» Required action
Write the records out again without change. Leave the pictures behind.

┌─ Records supplied

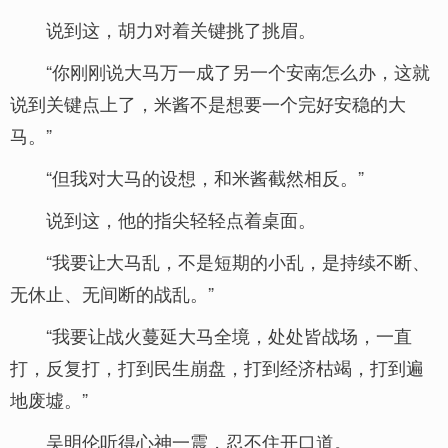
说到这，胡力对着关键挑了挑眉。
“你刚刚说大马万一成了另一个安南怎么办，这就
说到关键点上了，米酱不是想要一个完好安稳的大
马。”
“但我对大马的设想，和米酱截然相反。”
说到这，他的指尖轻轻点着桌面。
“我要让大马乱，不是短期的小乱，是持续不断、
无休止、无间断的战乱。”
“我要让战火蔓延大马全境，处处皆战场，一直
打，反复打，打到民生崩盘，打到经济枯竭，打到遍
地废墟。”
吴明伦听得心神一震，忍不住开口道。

└─

» Exercise response
说到这，胡力对着关键挑了挑眉。
“你刚刚说大马万一成了另一个安南怎么办，这就
说到关键点上了，米酱不是想要一个完好安稳的大
马。”
“但我对大马的设想，和米酱截然相反。”
说到这，他的指尖轻轻点着桌面。
“我要让大马乱，不是短期的小乱，是持续不断、
无休止、无间断的战乱。”
“我要让战火蔓延大马全境，处处皆战场，一直
打，反复打，打到民生崩盘，打到经济枯竭，打到遍
地废墟。”
吴明伦听得心神一震，忍不住开口道。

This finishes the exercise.